“Oh yeah, whereabouts? My nan is from Killarney.”
“You know, I can’t remember. I’m terrible with place names,” she said. Now his gaze shifted toward the star-studded sky.
“I’d swear his accent has been getting more and more Dublin as the night goes on.”
So, it wasn’t just her who’d noticed the accent shift. Damn. “Yeah, that happens when he’s had a few,” she said, then in a cod French accent, “Wot eez zees, ze accent inqueezition?”
He laughed, surprisingly loudly. “What was that?”
“I’m not sure,” she said, laughing too now. “I was going for French, but maybe German?”
Their eyes met in the low light, and the laughter lingered there.
“You going back in, then?” he asked.
“Not yet, bit talked out.”
“I’ll stop talking.”
“No, I meant in a crowd—all that small talk. It’s exhausting.”
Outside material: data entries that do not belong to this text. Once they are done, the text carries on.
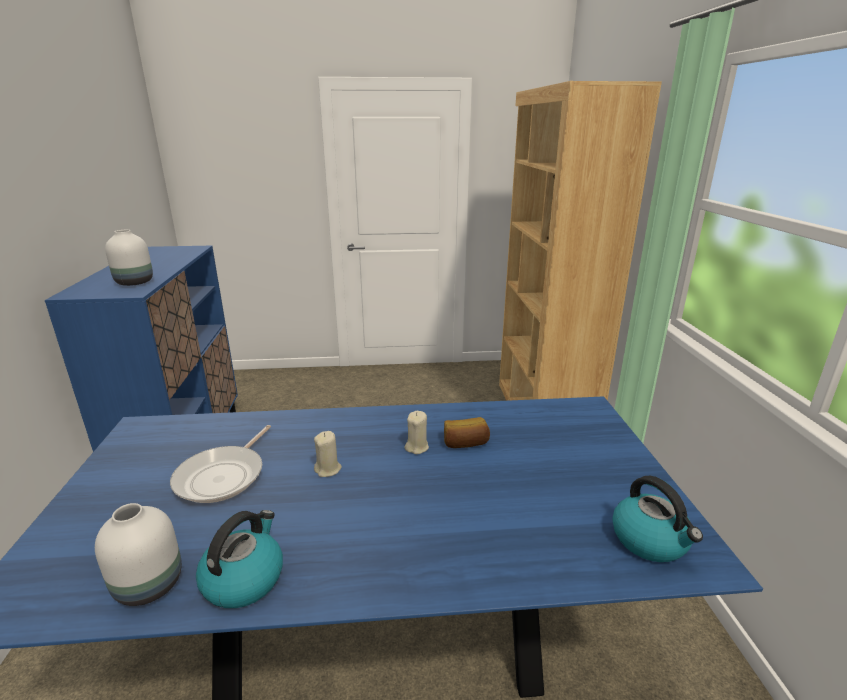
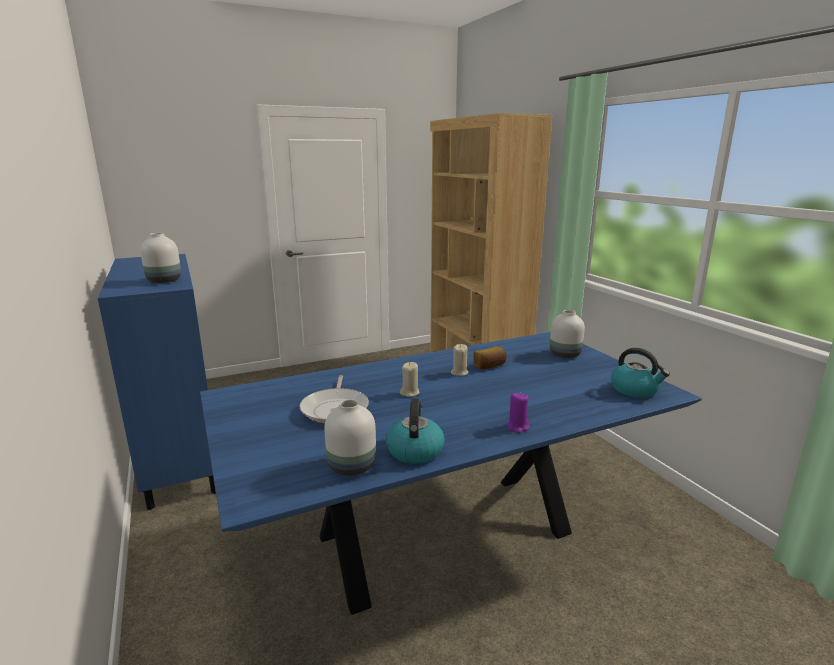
camera: 20 degrees left, 5 degrees down
none -> purple candle [507,393,530,433]
none -> white vase [550,310,585,358]

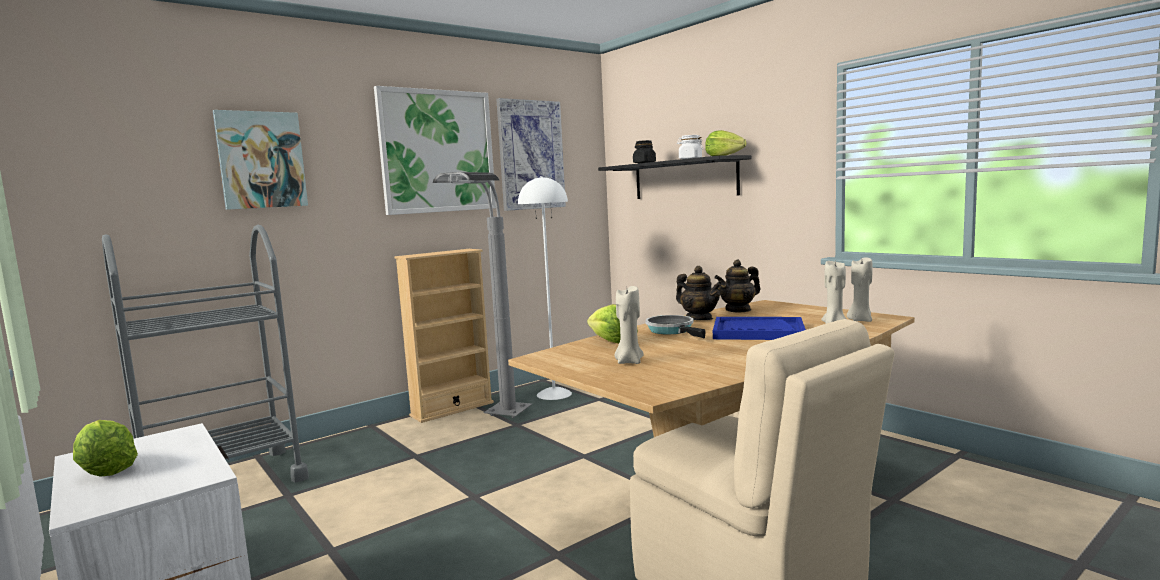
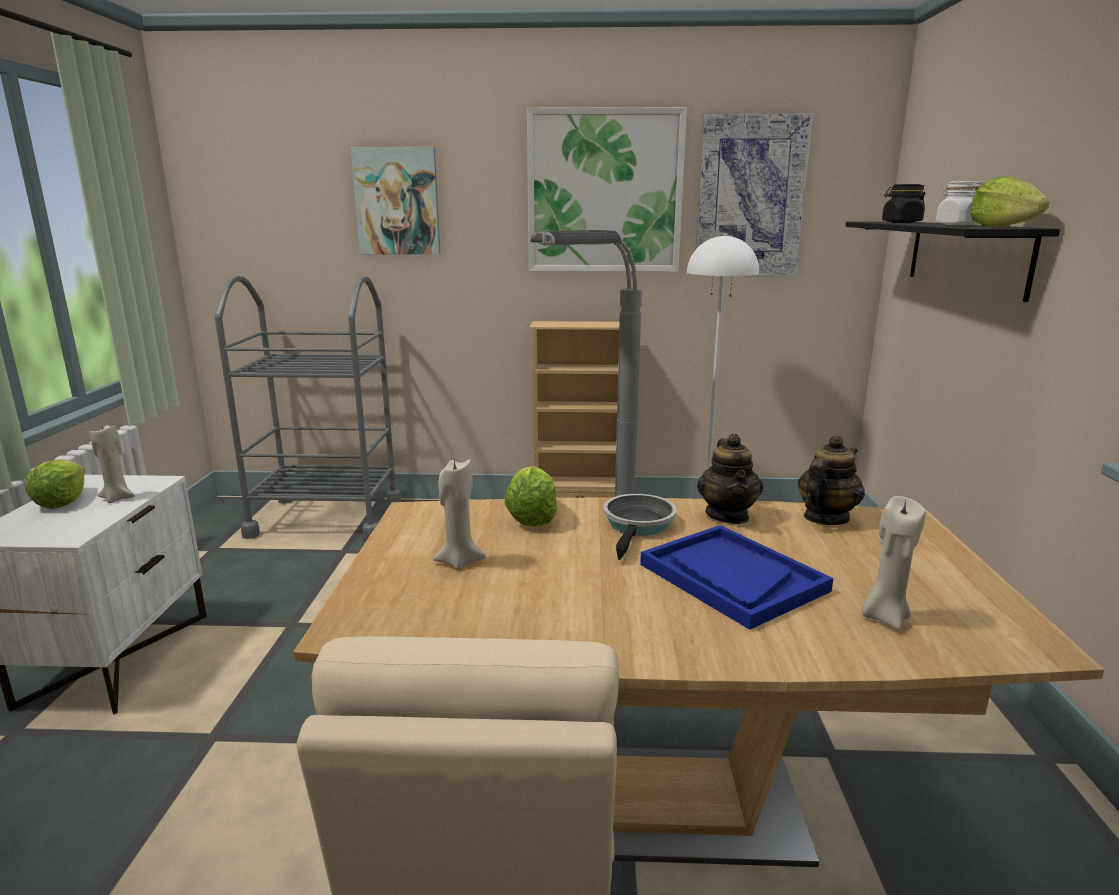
camera: 40 degrees right, 10 degrees up
teapot [714,259,760,313] -> teapot turned 120 degrees clockwise [798,435,865,525]
beige candle [847,257,872,322] -> beige candle moved to [90,425,135,503]

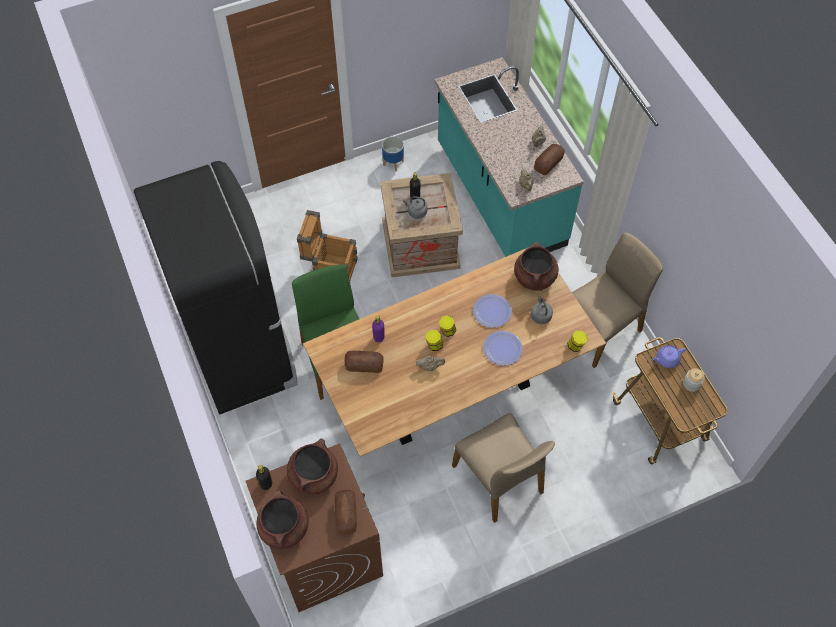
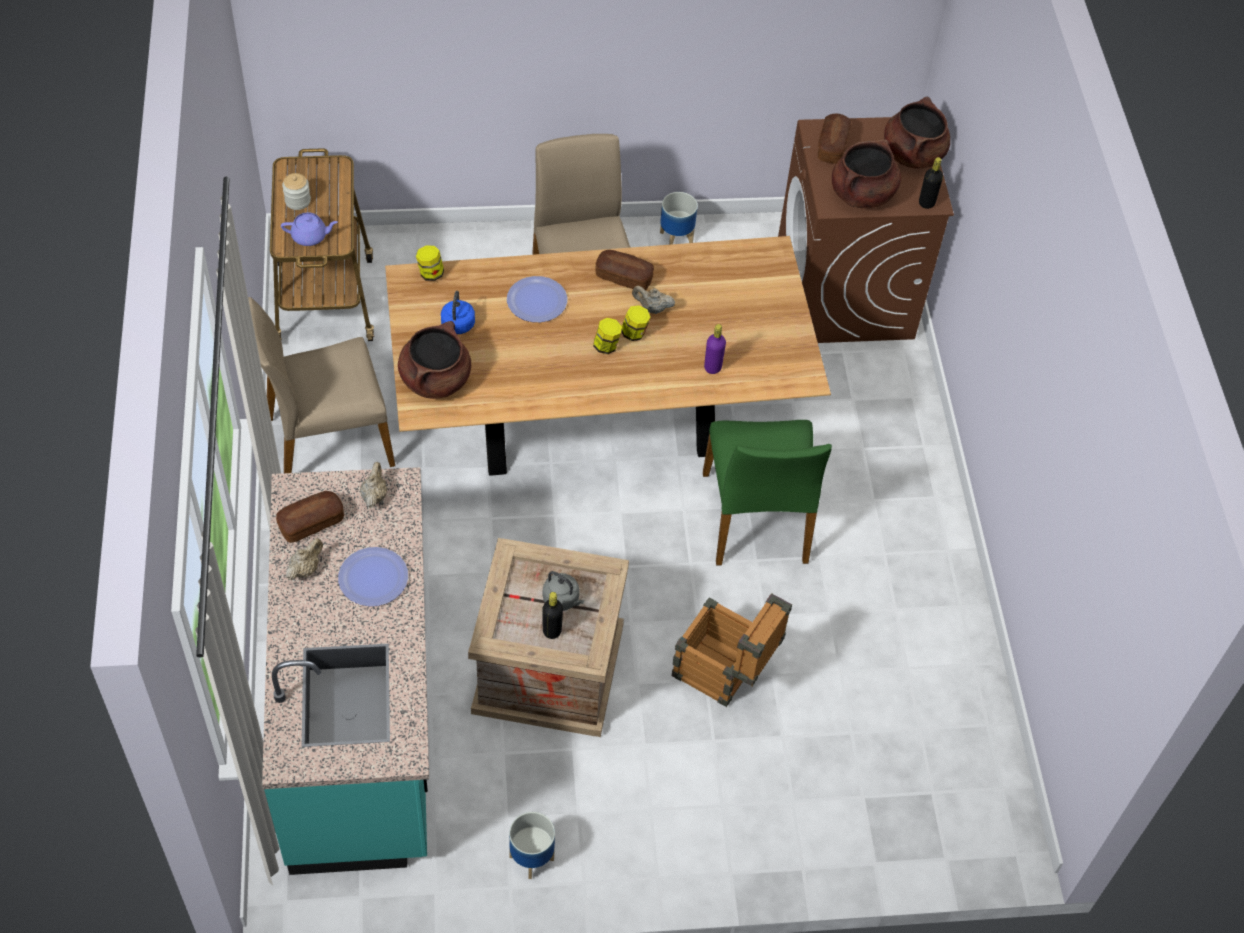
camera: 165 degrees left, 5 degrees down
black fridge [134,161,298,414] -> none
bread [344,351,384,373] -> bread moved to [596,250,654,290]
plate [473,294,512,328] -> plate moved to [338,547,408,606]
grey kettle [531,295,553,324] -> blue kettle [441,291,475,334]
none -> planter [660,192,698,245]

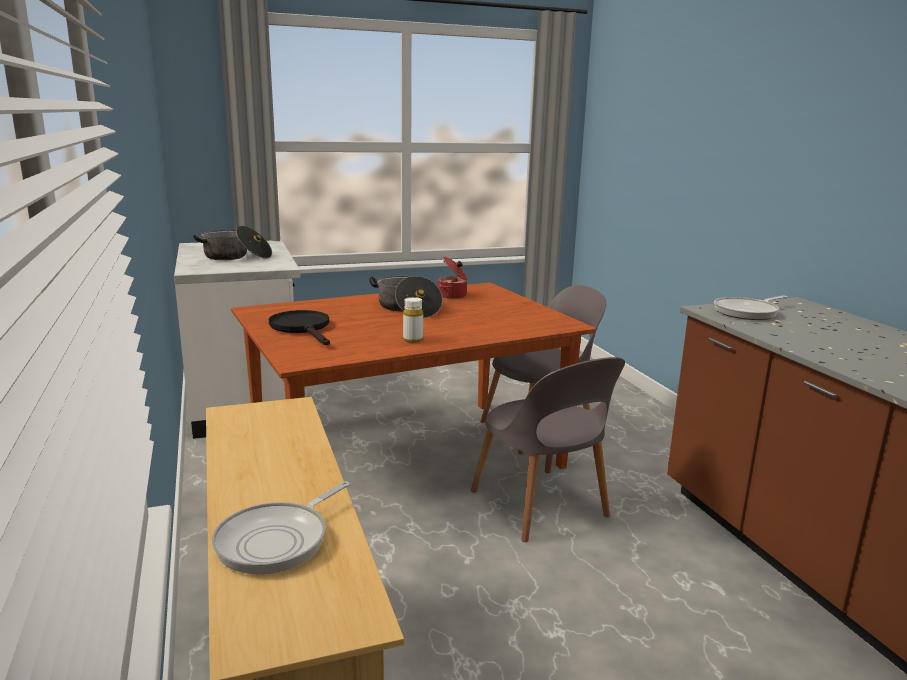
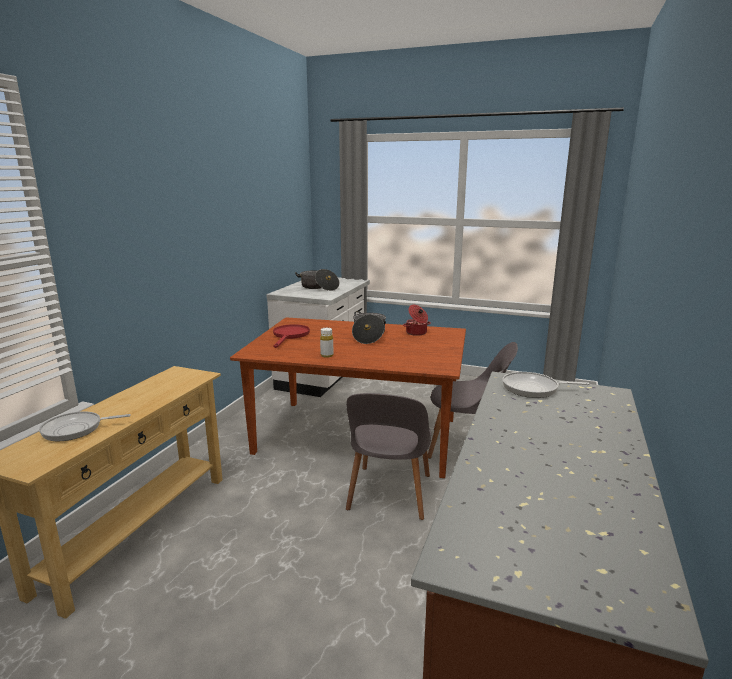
camera: 40 degrees right, 0 degrees up
black frying pan [269,310,330,345] -> red frying pan [273,324,310,348]

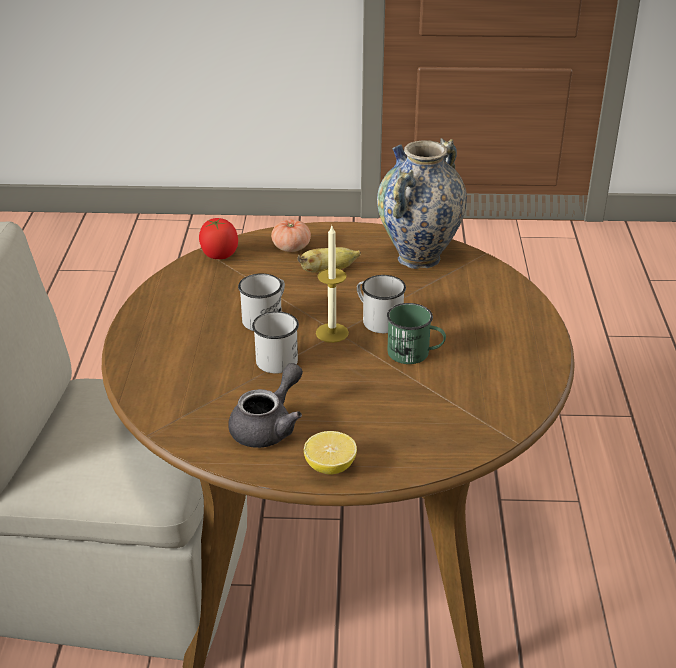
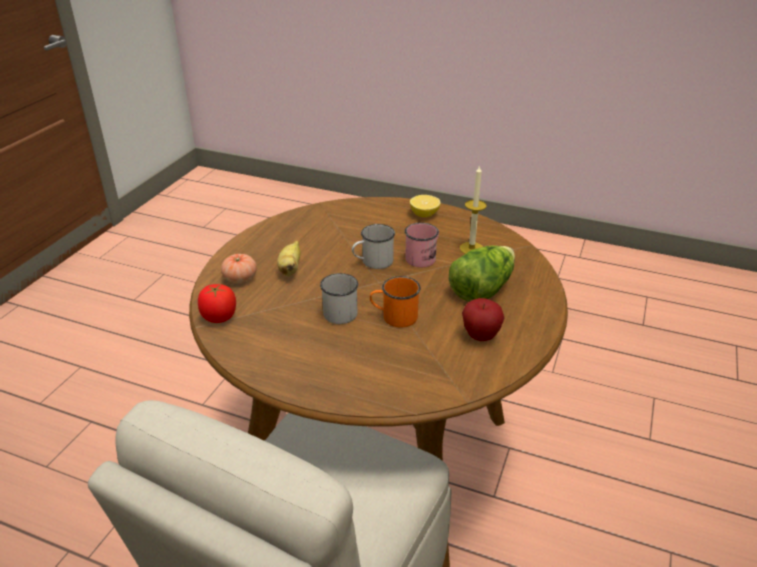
camera: 70 degrees left, 0 degrees up
grey teapot [228,363,303,448] -> apple [462,298,504,341]
white mug [252,311,299,374] -> orange mug [370,276,421,328]
lemon [304,431,357,475] -> lemon moved to [410,195,441,217]
candle [316,226,349,343] -> candle moved to [460,165,487,254]
vase [377,138,467,269] -> none
green mug [387,303,446,364] -> pink mug [405,223,439,267]
none -> lettuce [449,245,515,302]

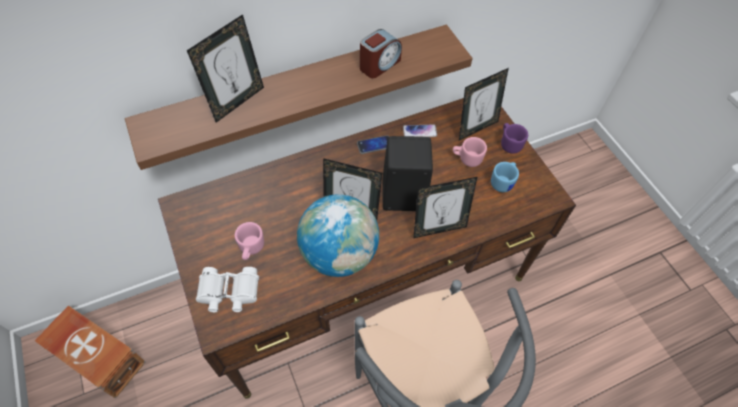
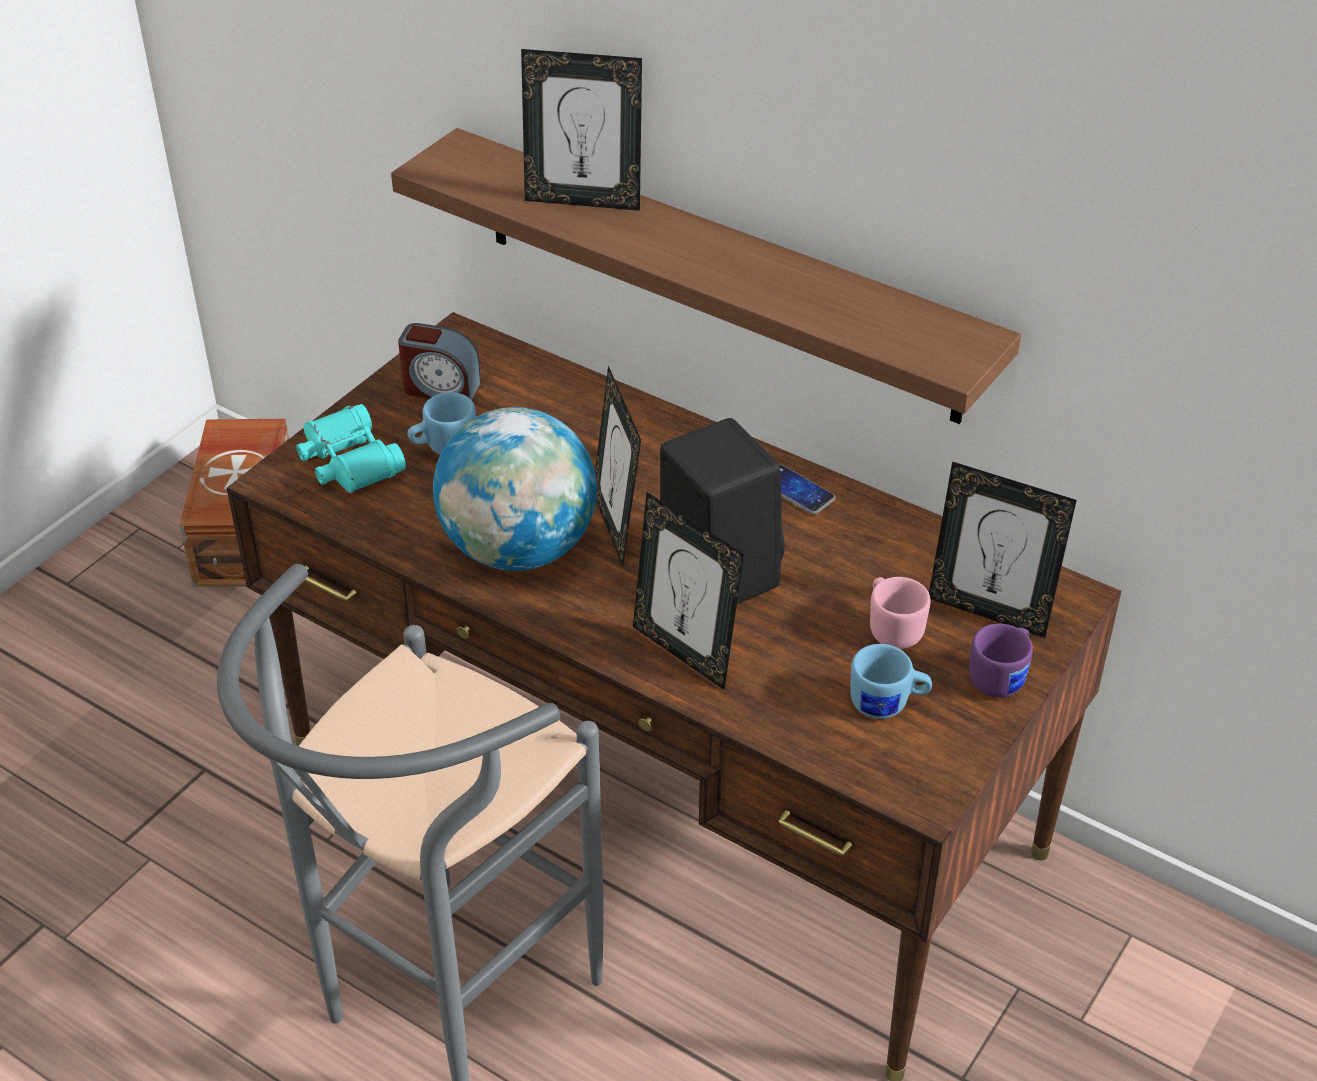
camera: 60 degrees right, 15 degrees down
white binoculars [196,267,259,312] -> turquoise binoculars [296,404,406,493]
pink mug [235,222,264,260] -> blue mug [408,392,476,455]
alarm clock [360,29,402,78] -> alarm clock moved to [398,323,481,400]
phone [403,124,437,137] -> none

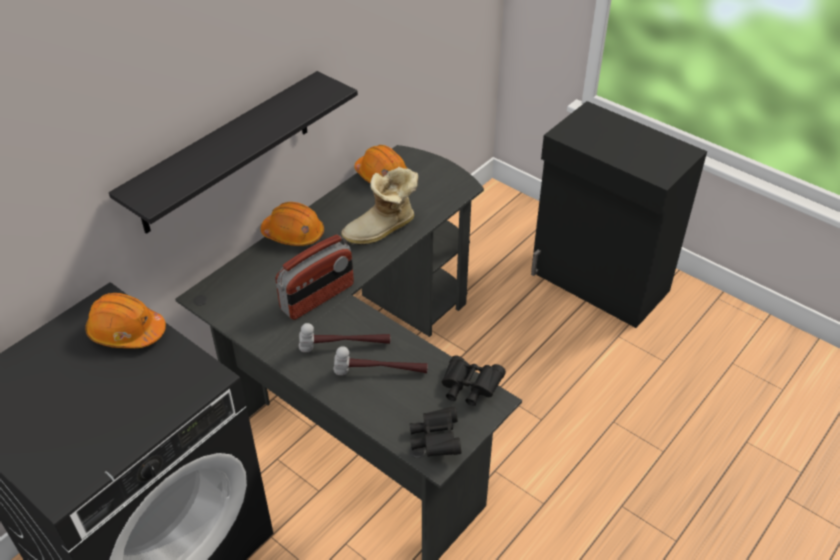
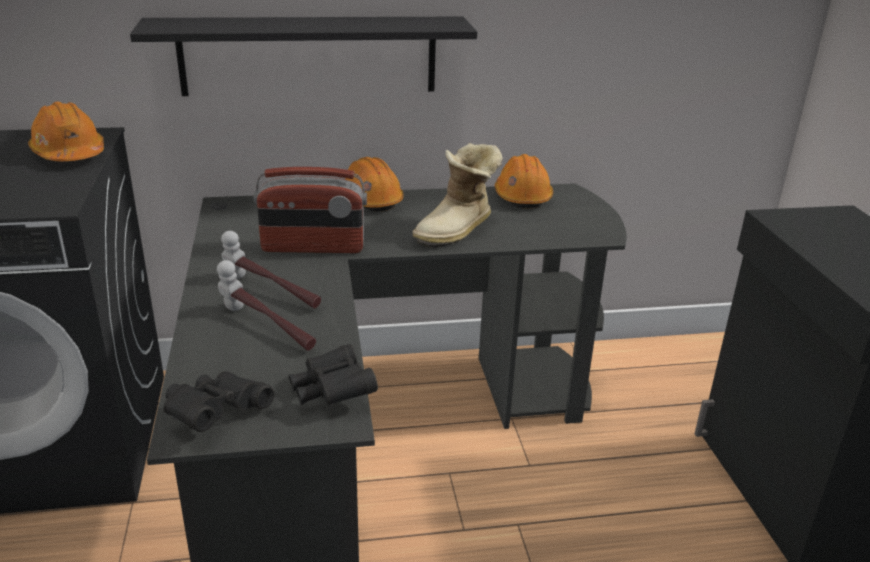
camera: 40 degrees right, 15 degrees down
boot [341,167,418,245] -> boot turned 60 degrees counterclockwise [413,143,503,248]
“Talk only feels small when it lacks authenticity,” he said. She felt a prickle of recognition. The people she admired most, like Kiko and Valerie, were fiercely authentic. They didn’t chameleon who they were to fit different situations.
“Do you ever feel like you’re living in the wrong era?” she asked him.
“All the time,” he said plainly. “You remember what I used to be like.”
“I liked how you were,” she said, and he briefly closed his eyes, acknowledging the compliment. “I sometimes feel homesick for places I’ve read about in fiction. I know that’s ridiculous. To yearn for places you’ve never been, places that don’t even exist.”
She expected him to laugh at such a silly sentiment, but he didn’t, he looked like he understood.
“There’s a Welsh word you’d like: ‘hiraeth.’ A deep longing, homesickness for a home you can’t return to, perhaps a home that never was.”
She smiled. “That’s perfect. Can I keep it?”
“Yes,” he said, lifting his hand into the air, closing his fist around it, then passing it to her. “Here is my hiraeth.”
She pressed it to her heart.
He cleared his throat. “But we shouldn’t romanticize the past.”
“I spoke to Sean,” she said, the words slipping out too quickly, like she’d been waiting for someone to tell.
“Oh yes?” John asked, looking at her intently now.
“It was really awkward. I spend so much time looking back, thinking about who we were back then. But I’m not sure Sean thinks about it at all.”
“I don’t think that’s true,” John said. Their eyes met and he quickly looked around, turning to walk toward the bench at the corner of the quad. “Shall we sit?”
She followed him, but Richard climbed up onto the bench beside him before she could sit down. She laughed. “Richard, we’ve talked about this,” he said, pretending to be stern. “When there are other people around, you have to pretend you’re not a chair dog.” He snapped his fingers near the ground, and Richard got down. “Sorry. He thinks he’s human. It’s a problem.”
Chloe sat in the seat he’d vacated, her arm nudging against John’s on the small bench. She could feel the heat radiate off his body. “You were saying, about Sean,” he prompted.
“It’s weird, having a conversation with someone you used to know so well, and suddenly it feels like talking to a stranger.”
“People aren’t perfect communicators,” John said gently.“Sometimes they don’t know how to say what they mean, to say what matters.”
“You do. You always know what to say.” She said it without thinking, then realized it was true. John glanced sideways at her, a melancholy look in his eyes. He reached down to stroke Richard’s head.